Just had it crash after upgrading to 2019.3.7f1. Checked their ridiculous claim of too many yadda yaddas. I have 316.2k tris, 266 Batches 301.7k verts, 19.3MB for main screen drawing for about 500 objects…I am gonna narrow this one down to memory leak in the editor from having active particle systems…ummm…oops nope… I had just turned off some particles and thought it had done the trick… went back and the editor is again locked. Add a new gameObject from menu…which menu does work…adds nothing. Select new Layout and hard crash immediately after displaying blank Unity window.
There are ways to be confident about where an email came from. My only-semi-informed mind wants to say “digital signing” but I don’t know how practical that is in terms of email client support and such.
These at least look a lot less like spam than some of the other similar emails people have posted.

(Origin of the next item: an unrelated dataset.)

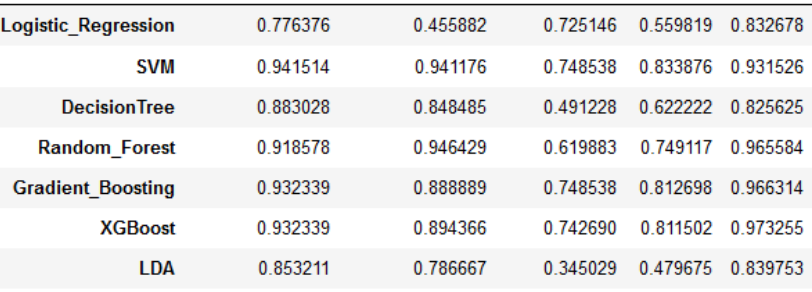
Figure 9. Performance measurement chart.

Modern mail services and protocols like SPF and DKIM do make that harder these days, but it would be bold to rely on it as a 100% guarantee. There’s also various bugs and UX issues that crop up from time to time which can make it more difficult to see the real sender.
Also of course don’t forget the human angle, spam which builds urgency and/or looks like an email you would expect to see (e.g. asset store product update) can do subtle things to domain which can be hard to spot if you are in a hurry (e.g. assetstore@unity.com vs assetstore@untiy.com)
Unfortunately they are real and I have been getting a ton too.
Its just spam at this point.
I am coming here to help clean up unitys forums of spam, and in return they are spamming me.
The way the bug one was written really really ****ed me off, and yes it does come across like they are trying to monetize bugs.
Whoever is coming up with these emails in marketing, should stop right now and be put on something that doesnt allow them contact with users because they obviously have no idea what users expect to recieve as official comms from unity via email.
The only emails I want from Unity are emails apologizing for the absolute state of Unity and notifications that I’ve been sent money via paypal for the inconvenience.
@UnityMaru somebody should probably let your marketing department know that people assume that their emails are spam. That’s generally a sign that they’re doing something really, really wrong.
This isn’t the first time I’ve seen a thread going “hey, I got an email that says that it’s from Unity, but it looks like it’s spam, is it spam?”
Thanks for the heads up. I’ll be taking this up internally as I do appreciate the concerns you have all raised. I can confirm they are legitimate emails but I will address the frequency once I get more feedback.